[Opening Document segment section]

It’s not just the stock market at a record high that’s feeling the Fed effect.

Jewelry shoppers, home buyers, retirees and many others are feeling the ramifications of the Federal Reserve’s decision earlier this year to halt raising interest rates, at least temporarily. For some investments, it’s been for the better. For others, not so much.

It all started on Jan. 4, when Fed Chairman Jerome Powell said the Fed would be “patient” in raising rates. In March, the central bank said it may not raise rates at all in 2019.

The moves have helped make stock investors whole again this year. Home buyers are also relaxing a bit, as the Fed’s moves have helped pull the average rate on a 30-year fixed mortgage down to 4.20% from 4.55% at the end of last year.

Here’s a look at how other areas of the market are feeling the Fed effect:

Gold is getting scuffed. Jewelry buyers are getting a better price on gold. An ounce of gold settled below $1,275 on Tuesday for the first time this year, well below its perch of nearly $1,350 in February. Gold tends to draw the most investors when worries are high about the economy’s strength or the prospect of inflation. Now that more investors see the risk of recession as off the table, thanks to the Fed’s changed stance, there’s less fear in the market — and less demand for “safe” investments.

Bond funds are chugging higher. The yield on the 10-year Treasury has dropped to 2.53% from 2.68% at the start of the year, and analysts along Wall Street have been ratcheting down their forecasts for where yields will end this year.

When interest rates drop, it means that prices for older bonds rise because their higher yields suddenly look more attractive than what newly issued bonds offer. That’s helped the largest bond mutual fund by assets, Vanguard’s Total Bond Market Index fund, to return 2.5% in 2019, as of Wednesday. That’s more than it has in three of the last four full years.

It’s a sharp turnaround from 2018, when many bond funds lost money due to a rise in interest rates.

Savings rates may stall. When the Fed was steadily pulling rates higher in recent years, savers were some of the biggest beneficiaries. After earning very little on their savings, they had just begun to make a bit more on their money-market accounts and certificates of deposit at the bank.

Now that the Fed is on pause, though, the gains may stall. The national rate on a one-year CD has gone six weeks without an increase, the longest streak since 2017.

 

Stan Choe writes for the Associated Press.

[Closing Document segment section]
[Opening Entries shown section]

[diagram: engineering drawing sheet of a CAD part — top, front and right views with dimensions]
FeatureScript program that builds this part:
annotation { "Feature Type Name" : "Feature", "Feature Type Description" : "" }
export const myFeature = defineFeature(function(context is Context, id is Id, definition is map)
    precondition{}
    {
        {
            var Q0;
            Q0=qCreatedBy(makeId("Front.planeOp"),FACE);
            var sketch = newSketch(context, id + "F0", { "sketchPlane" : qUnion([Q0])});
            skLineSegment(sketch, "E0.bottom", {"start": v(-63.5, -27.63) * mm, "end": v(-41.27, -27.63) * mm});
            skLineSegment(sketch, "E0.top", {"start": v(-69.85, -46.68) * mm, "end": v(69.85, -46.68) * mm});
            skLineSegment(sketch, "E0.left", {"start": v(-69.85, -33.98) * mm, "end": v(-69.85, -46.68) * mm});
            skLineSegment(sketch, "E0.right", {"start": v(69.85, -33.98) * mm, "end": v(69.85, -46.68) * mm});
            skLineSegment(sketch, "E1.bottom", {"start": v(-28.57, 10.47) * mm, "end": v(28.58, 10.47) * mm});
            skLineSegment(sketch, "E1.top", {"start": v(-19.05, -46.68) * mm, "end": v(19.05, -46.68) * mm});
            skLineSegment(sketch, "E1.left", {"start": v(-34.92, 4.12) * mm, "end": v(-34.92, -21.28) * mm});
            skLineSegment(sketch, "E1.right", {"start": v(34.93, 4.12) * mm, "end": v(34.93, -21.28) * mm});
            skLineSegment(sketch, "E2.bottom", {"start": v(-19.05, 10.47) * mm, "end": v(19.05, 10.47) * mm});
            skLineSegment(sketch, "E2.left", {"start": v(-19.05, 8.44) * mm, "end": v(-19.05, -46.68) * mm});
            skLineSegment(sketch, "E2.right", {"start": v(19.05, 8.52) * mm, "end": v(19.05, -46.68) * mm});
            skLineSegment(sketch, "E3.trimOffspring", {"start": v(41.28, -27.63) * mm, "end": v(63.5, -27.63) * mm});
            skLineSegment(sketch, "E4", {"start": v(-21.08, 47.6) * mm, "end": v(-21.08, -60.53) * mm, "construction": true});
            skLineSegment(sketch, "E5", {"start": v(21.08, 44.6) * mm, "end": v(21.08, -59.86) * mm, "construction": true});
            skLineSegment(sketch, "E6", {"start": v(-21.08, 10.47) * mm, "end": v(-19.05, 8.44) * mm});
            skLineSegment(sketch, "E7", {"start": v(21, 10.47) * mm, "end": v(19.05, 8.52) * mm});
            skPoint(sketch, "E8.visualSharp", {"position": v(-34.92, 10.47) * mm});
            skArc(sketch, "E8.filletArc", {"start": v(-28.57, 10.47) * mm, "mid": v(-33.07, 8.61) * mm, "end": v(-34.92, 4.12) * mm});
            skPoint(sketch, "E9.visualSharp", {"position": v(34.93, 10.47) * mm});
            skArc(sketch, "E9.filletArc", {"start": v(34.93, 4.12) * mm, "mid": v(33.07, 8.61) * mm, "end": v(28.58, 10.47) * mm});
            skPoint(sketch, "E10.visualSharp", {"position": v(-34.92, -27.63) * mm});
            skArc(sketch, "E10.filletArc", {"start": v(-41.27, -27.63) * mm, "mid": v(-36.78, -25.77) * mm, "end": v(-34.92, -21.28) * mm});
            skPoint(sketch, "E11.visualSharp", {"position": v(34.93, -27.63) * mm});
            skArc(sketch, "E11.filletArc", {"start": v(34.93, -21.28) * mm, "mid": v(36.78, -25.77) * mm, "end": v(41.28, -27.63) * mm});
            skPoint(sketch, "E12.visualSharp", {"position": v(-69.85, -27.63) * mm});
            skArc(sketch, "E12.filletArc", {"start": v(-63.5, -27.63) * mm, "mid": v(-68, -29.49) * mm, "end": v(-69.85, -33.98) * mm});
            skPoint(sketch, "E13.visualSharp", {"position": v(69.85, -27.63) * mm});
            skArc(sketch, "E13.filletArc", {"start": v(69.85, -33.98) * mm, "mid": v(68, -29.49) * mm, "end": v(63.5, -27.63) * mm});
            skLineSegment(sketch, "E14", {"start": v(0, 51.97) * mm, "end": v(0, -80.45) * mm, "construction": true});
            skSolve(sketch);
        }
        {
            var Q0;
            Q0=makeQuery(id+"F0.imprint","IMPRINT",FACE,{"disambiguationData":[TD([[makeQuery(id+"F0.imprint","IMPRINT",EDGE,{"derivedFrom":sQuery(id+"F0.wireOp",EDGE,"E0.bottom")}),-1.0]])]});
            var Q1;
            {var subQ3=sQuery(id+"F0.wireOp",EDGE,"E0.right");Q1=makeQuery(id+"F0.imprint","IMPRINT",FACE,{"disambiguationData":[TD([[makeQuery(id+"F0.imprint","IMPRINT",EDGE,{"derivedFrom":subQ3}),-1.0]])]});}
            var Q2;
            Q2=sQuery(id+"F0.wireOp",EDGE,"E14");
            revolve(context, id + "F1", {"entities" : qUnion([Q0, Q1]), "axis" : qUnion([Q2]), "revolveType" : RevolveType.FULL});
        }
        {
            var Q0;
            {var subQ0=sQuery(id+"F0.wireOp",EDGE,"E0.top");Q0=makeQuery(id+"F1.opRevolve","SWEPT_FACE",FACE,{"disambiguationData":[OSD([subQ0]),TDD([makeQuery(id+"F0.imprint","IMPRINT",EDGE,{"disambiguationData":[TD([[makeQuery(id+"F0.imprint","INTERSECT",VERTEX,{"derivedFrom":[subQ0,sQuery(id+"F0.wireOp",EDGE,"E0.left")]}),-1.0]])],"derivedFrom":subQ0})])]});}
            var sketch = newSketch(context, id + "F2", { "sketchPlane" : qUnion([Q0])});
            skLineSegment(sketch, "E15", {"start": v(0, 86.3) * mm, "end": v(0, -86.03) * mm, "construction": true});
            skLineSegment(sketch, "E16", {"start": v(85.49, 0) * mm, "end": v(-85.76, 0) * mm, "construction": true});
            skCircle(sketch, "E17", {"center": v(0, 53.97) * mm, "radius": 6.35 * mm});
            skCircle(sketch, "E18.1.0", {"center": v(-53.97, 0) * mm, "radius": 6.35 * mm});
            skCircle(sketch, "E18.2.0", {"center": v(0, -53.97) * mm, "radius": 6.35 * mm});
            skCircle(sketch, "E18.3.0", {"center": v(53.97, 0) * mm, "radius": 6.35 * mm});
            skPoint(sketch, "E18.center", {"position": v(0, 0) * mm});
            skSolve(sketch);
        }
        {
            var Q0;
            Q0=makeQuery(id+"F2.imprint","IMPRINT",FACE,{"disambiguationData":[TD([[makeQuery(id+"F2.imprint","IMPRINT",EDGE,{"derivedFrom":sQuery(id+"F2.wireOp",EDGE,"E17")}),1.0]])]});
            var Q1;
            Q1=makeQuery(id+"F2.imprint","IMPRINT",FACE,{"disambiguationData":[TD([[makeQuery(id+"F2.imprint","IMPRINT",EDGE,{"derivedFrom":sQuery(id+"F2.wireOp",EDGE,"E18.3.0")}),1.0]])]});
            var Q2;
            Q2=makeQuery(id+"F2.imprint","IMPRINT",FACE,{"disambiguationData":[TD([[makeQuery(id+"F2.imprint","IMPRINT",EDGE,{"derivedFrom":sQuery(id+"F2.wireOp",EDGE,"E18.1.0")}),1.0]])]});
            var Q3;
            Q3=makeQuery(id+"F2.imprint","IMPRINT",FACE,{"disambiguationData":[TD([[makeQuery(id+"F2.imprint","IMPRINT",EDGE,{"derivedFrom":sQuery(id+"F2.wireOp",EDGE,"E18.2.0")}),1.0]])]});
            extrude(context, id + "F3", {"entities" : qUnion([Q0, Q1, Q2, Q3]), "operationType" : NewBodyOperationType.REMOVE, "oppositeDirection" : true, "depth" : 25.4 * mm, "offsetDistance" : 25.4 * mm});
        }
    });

[Closing Entries shown section]

List every percentage figure in the article on the Fed effect, and state what each one measures.

- 4.20%: the current average rate on a 30-year fixed mortgage
- 4.55%: the average rate on a 30-year fixed mortgage at the end of last year
- 2.53%: the current yield on the 10-year Treasury
- 2.68%: the yield on the 10-year Treasury at the start of the year
- 2.5%: the 2019 return of Vanguard's Total Bond Market Index fund, as of Wednesday